Questions on Cartan's magic formula $\mathcal{L}_X=i_X \circ d + d\circ i_X$

Question

Algebra $A$ is called graded algebra if it has a direct sum decomposition $A=\bigoplus_{k\in\Bbb Z} A^k$ s.t. product satisfies $(A^k)(A^l)\subseteq(A^{k+l}) \text{ for each } k, l.$

A differential graded algebra is graded algebra with chain complex structure $d \circ d = 0$.

Derivation of degree $k$ on $A$ means a linear map $D:A \to A$ s.t. $$D(A_j)\subset A_{j+k} \text{ and } D(ab)=(Da)b + (-1)^{ik}a(Db), a\in A_i$$

All smooth forms on $n$-manifold $M$ is a differential graded algebra $\Omega^{\bullet}(M)=\bigoplus_{k=0}^{n} \Omega^k(M)$, with wedge product and exterior derivative.

In proving Cartan's magic formula $\mathcal{L}_X=i_X \circ d + d\circ i_X$ holds for $\Omega^{\bullet}(M)$, we can use the following steps:

1. Prove the lemma: two degree $0$ derivations on $\Omega^{\bullet}(M)$ commuting with $d$ are equal iff they agree on $\Omega^0(M)$.

2. Show that $\mathcal{L}_X$ and $i_X \circ d + d \circ i_X$ are derivations on $\Omega^{\bullet}(M)$ commuting with $d$.

3. Show that $\mathcal{L}_X f = Xf = i_Xdf+ d i_Xf$ for all $f \in C^{\infty}(M)=\Omega^0(M)$.

It's easy to check 2&3, and here're my questions:

1. How to prove this lemma?

2. Why commuting with $d$ in this lemma is so important? Is there any counterexample?

3. Does this lemma still hold without restriction on degree?

4. Does this lemma still hold for general differential graded algebra?

Answer 1

My thoughts in proving this lemma ($\Leftarrow$):

For this special case $\Omega^{\bullet}(M)=\bigoplus_{k=0}^{n} \Omega^k(M)$, let's first consider what $\Omega^0(M)$ and $\Omega^1(M)$ is.
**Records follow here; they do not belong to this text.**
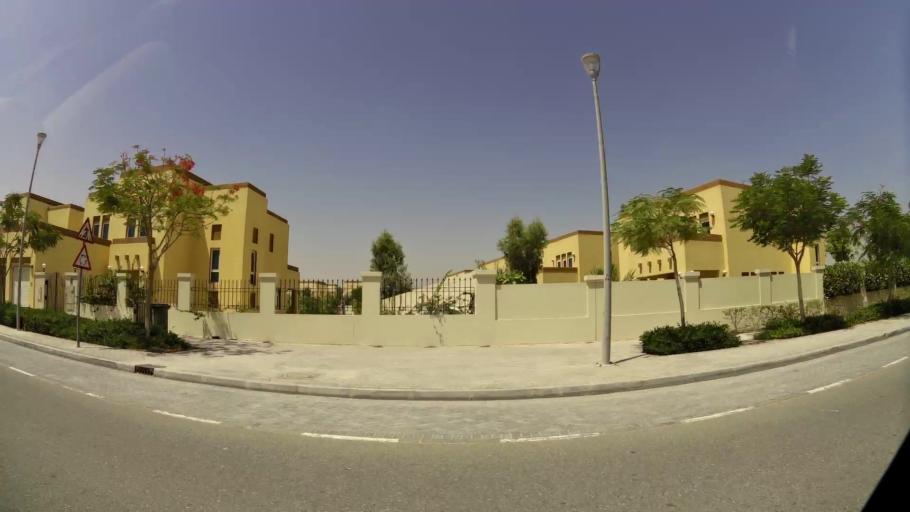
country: AE
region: Dubai
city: Dubai
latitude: 25.0404
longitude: 55.1596
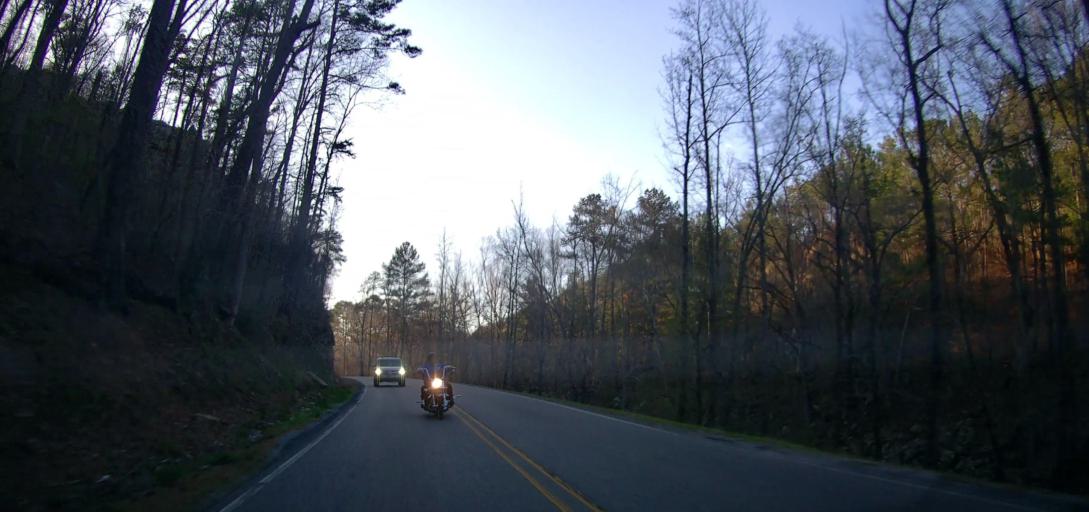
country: US
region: Alabama
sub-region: Shelby County
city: Chelsea
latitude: 33.3488
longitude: -86.6431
In local chart $(U,(x^i))$, $\Omega^0(U)=C^\infty(U)$ is smooth functions on $U$, and $\Omega^1(U)=\text{span}\{dx^i\}$.

Two degree $0$ derivations $D_1,D_2$ commute with $d$, they agree on product.
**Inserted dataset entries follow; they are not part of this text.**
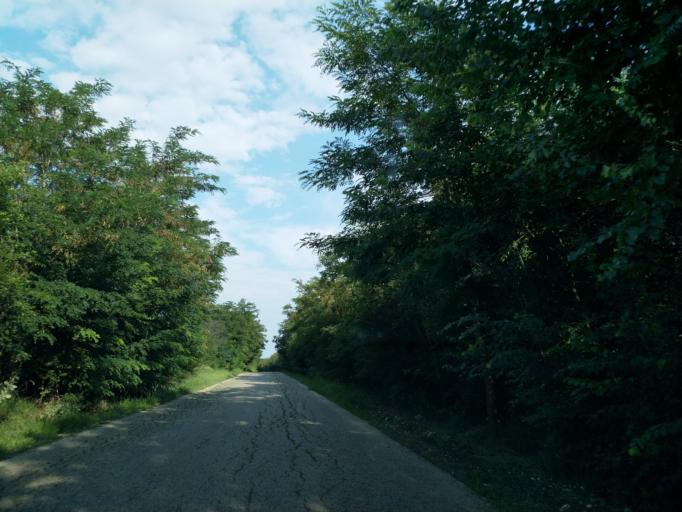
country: RS
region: Central Serbia
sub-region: Pomoravski Okrug
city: Jagodina
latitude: 43.9932
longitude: 21.1996
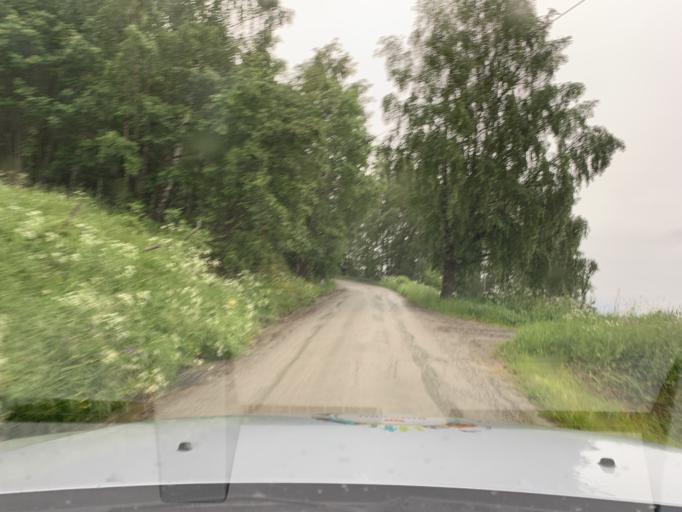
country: NO
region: Oppland
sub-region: Oyer
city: Tretten
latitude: 61.3894
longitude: 10.2580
Since $\Omega^1(U)=\text{span}\{dx^i\}$ and $x^i \in \Omega^0(U)$, if they agree on $\Omega^0(U)$, they agree on $\Omega^1(U)$.

And other $\Omega^k(U)$ can be generated by elements in $\Omega^1(U)$ via product, so $D_1, D_2$ agree on $\Omega^{\bullet}(U)$ thus $\Omega^{\bullet}(M) \qquad\Box $

I don't know if it holds for general cases, and I'm not sure where is degree $0$ used.

Maybe this proof works only because we already know the structure of $\Omega^{\bullet}(M)$.